Но границы мы не пресекали, держа себя в рамках. Один раз уже нарушили, поженившись, — второй раз, думаю, будет перебор.
Не знаю, как долго мы целовались, время текло, как песок утекая сквозь пальцы, но останавливаться казалось смерти подобно. Я думала, что если оторвусь от его губ — то этот момент канет в Лету и станет историей, а мне хотелось чувствовать их солоноватый вкус и протянуть поцелуй как можно дольше. Я уже задыхалась, захлёбывалась и не могла остановиться, как ненасытное животное в засуху, нашедшее оазис в пустыне. И продолжала тыкаться в чувственные губы, пока неожиданно для себя, не оторвалась — сама — и не упёрлась щекой ему в плечо. Его сердце, казалось, хотело вырваться на свободу, может у него там тоже живёт колибри? Хотя это не брутально, скорее всего у него в грудной клетке живёт горный козёл, скачущий по горам, по долам на реактивной скорости с пропеллером в попе, работающим на уране, — это больше похоже на правду. Его «широкоформатная» грудь продолжала вздыматься, но он молчал. Ждал, что я первая заговорю?
— Я загадал, что не влюблюсь в тебя, — неожиданно раздался его запыхавшийся голос, который хозяин силился восстановить и который вверг меня в состояние анабиоза. Я замерла, приклеившись к груди Артёма, и тупо слушала выдаваемые его сердцем хиты.
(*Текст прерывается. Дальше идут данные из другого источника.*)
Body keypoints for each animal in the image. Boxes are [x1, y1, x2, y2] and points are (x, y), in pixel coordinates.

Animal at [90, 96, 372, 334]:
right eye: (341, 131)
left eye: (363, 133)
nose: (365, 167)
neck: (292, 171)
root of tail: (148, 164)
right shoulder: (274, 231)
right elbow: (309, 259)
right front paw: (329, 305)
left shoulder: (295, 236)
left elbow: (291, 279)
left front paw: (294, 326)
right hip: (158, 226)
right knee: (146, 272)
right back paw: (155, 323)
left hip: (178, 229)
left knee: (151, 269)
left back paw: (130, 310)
На большее я способна не была, потому что
А он продолжал:
— Желание, на одуванчиках, помнишь? — я не ответила, но потёрлась о его плечо щекой, подрастеряв все слова. Наверное, путём слюнообмена они через рот все укатились ему голову. — Так вот, я загадал, что не влюблюсь… в тебя.
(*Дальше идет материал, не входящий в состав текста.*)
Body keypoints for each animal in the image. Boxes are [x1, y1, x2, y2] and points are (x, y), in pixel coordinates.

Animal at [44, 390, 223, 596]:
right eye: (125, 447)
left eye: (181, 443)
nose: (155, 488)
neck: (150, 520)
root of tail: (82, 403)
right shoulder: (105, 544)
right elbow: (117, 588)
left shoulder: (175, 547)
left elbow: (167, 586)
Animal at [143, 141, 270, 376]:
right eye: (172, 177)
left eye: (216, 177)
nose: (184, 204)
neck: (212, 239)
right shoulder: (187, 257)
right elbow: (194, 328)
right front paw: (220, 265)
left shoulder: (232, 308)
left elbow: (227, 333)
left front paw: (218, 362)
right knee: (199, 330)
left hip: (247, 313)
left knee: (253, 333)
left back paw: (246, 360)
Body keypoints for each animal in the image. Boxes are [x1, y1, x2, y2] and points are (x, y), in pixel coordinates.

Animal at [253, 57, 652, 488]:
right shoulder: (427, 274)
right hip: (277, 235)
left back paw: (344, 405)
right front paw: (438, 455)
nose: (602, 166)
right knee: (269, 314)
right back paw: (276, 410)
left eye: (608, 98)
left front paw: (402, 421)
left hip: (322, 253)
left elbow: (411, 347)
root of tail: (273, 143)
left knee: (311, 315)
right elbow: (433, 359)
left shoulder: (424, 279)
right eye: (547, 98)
Я ещё секунд тридцать собирала пазл из его слов, затем меня осенило, и я вдруг снова обрела способность говорить, произнеся свою догадку:
— Твоё желание ведь не должно сбыться, Тём…
— Знаю.
— То есть, методом «от обратного», ты в меня влюб…
— Детка, — он прижал моё лицо к своей груди так, что я не имела возможности досказать свою обличительную правду. — Ты что, веришь во всякий бред с желаниями? С желаниями на одуванчиках? — это он решил уточнить свой и так понятный вопрос. — Может, ты и гадалкам веришь, и во всякие тупые пророчества?
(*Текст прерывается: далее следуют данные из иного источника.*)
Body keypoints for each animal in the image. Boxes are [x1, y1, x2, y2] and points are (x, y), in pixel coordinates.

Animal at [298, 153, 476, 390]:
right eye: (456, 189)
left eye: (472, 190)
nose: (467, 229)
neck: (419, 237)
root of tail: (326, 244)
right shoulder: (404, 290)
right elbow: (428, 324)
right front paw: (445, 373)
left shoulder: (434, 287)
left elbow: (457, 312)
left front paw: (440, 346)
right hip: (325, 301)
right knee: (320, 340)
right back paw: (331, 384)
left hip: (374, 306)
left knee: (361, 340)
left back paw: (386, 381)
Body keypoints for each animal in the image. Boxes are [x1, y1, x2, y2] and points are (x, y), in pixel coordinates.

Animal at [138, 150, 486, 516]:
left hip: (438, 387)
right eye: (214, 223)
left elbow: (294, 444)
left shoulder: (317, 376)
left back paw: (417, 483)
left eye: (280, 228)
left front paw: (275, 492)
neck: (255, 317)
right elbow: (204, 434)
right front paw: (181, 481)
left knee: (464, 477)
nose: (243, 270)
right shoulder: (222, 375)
Я промычала что-то невразумительное, обслюнявив ему футболку. Он ругнулся и убрал свою культю от моего затылка, а я воодушевилась и решила сказать заново, чтобы быть услышанной:
— Я не знаю, стоит ли верить в пророчества, но твои слова говорят сами за себя.
Он хмуро улыбнулся:
— То есть тебе такой расклад нравится? — его глаза хитро прищурились, но где-то в глубине зрачков, расплёскиваясь на тёплые лазурные радужки светлыми каплями, бултыхалось что-то манящее, притягивающее, родное. Голос же его к этому моменту уже нормализовался, хотя некоторая наэлектризованность оставалась.
Шер протянул руку и заправил мне за ухо выбившуюся прядь, задержав на секунду руку на ухе. Я чуть снова не растаяла. Думаю, это смотрелось бы мило — вязкая липкая лужица под его ногами. То есть отвратительно, конечно же.